What “grounded” changes
The reason the authority work fails is simple: a general-purpose model has no copy of the Code to consult. It is not looking anything up. So a sterner prompt is not the durable fix. Telling the model to “only cite real sections” changes its tone, not the mechanism. The durable fix is to change where the citation comes from.
When a tool retrieves the section number and quoted text from primary authority and hands them to the model, rather than letting the model generate them, the failure mode disappears at the root. A fabricated §199A(d)(4)(C) cannot appear in a grounded answer, because it is not in the source to copy. The model goes back to doing the language work it is excellent at, and a retrieval layer supplies the parts that must be exact, with a URL you can open.

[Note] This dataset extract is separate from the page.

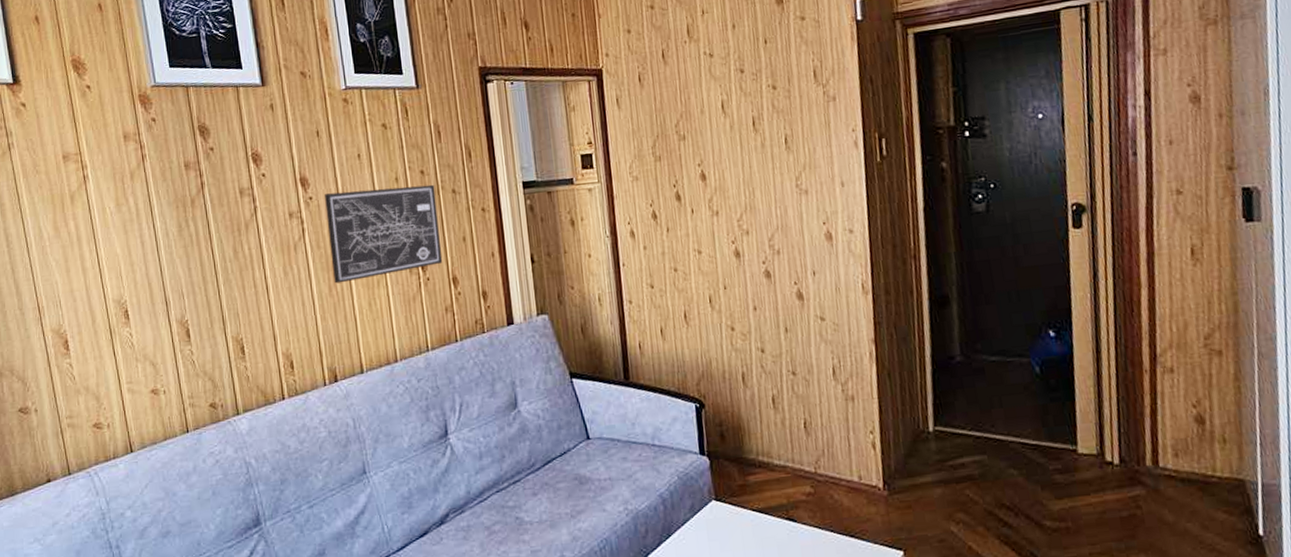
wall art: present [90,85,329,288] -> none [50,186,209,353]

The thing that separates a usable AI tax tool from a risky one is simple: whether its citations are retrieved or generated, and whether you can open them to check.

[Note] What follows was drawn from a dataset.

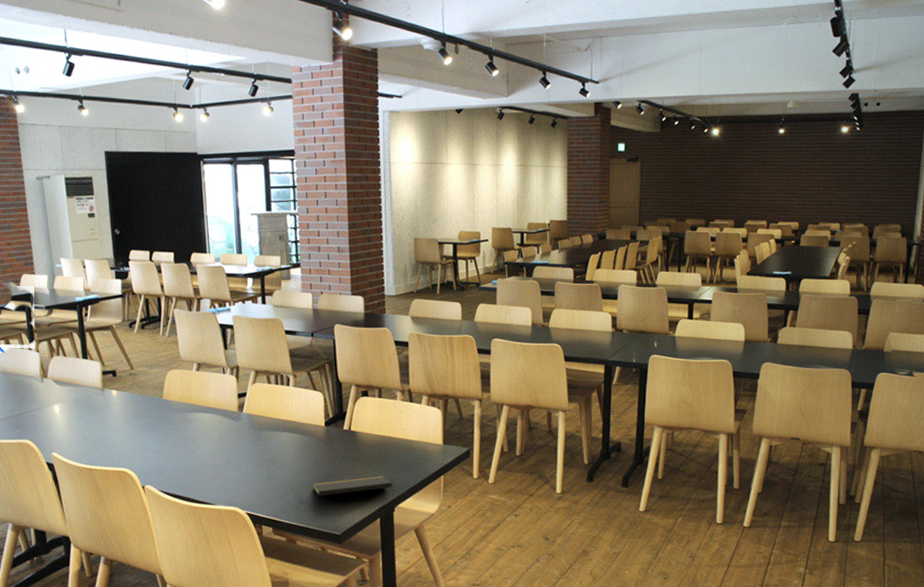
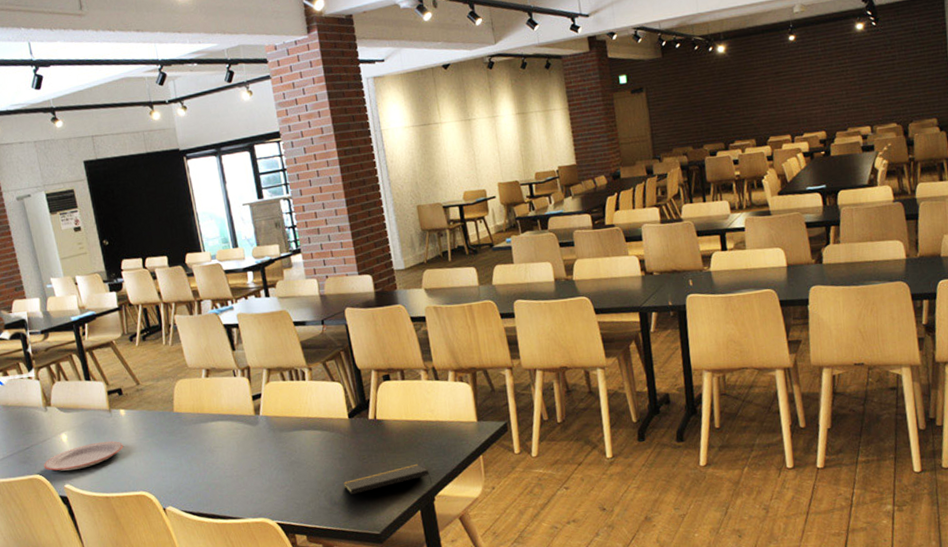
plate: none [34,417,112,440] -> present [44,441,124,471]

That distinction is the axis the whole landscape of AI tools for tax professionals should be read along.
A three-question trust test
Before you rely on any AI tax answer, whether from a chatbot, a platform, or a purpose-built assistant, run it through three questions:
- Where did the citation come from: retrieved or generated? If the tool cannot tell you it looked the section up in primary authority, assume it generated it.
- Can you open it? A real section resolves to a real page on uscode.house.gov or the eCFR. A fabricated one resolves to nothing, or to text plainly about something else. No link, no claim.

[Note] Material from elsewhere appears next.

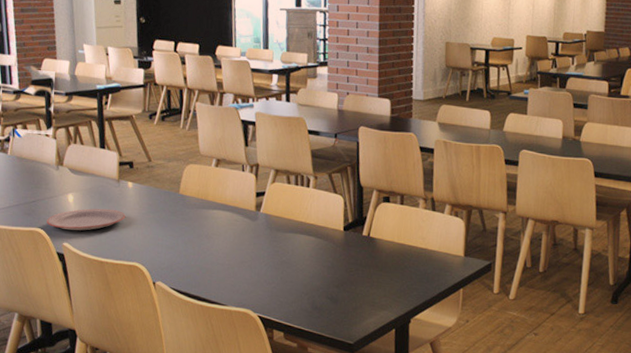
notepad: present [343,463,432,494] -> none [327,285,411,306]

- Does the quoted text actually say that? A model can paraphrase a fake section into something that sounds right. It is far less able to produce verbatim language that matches a source that does not exist. When the quote and the cite disagree, trust neither.
Ten seconds per citation beats an hour walking back a memo, and it is the same discipline whether you are drafting freehand or working inside a grounded tool. The full version of this, applied end-to-end, is the division of labor in an AI-drafted research memo: the model writes, primary authority decides what the law says, and you keep the judgment.
So, can you trust it?
Yes, conditionally, and the condition is the whole answer. Trust AI as a writer and an explainer; it is better at that than the tools you replaced with it. Do not trust it as the source of record for what the law is, unless it is grounded in primary authority and returns a link you can open.
The attorneys sanctioned for filing briefs with invented case citations were not careless people. By late 2025 a public database of these incidents had logged hundreds of filings built on authority that did not exist. They trusted a fluent paragraph the way they would trust a knowledgeable colleague, not realizing the thing producing it was a pattern-completer with no copy of the reporter. Tax practice runs on the same trust and the same exposure.
So the goal is straightforward. Keep using the model for what it does well, and give it a grounded source of authority for the parts that have to be exact.
This article is general information, not tax advice. Capabilities of AI tools change quickly; confirm any citation against primary source before relying on it for client work, and test any tool against the questions above.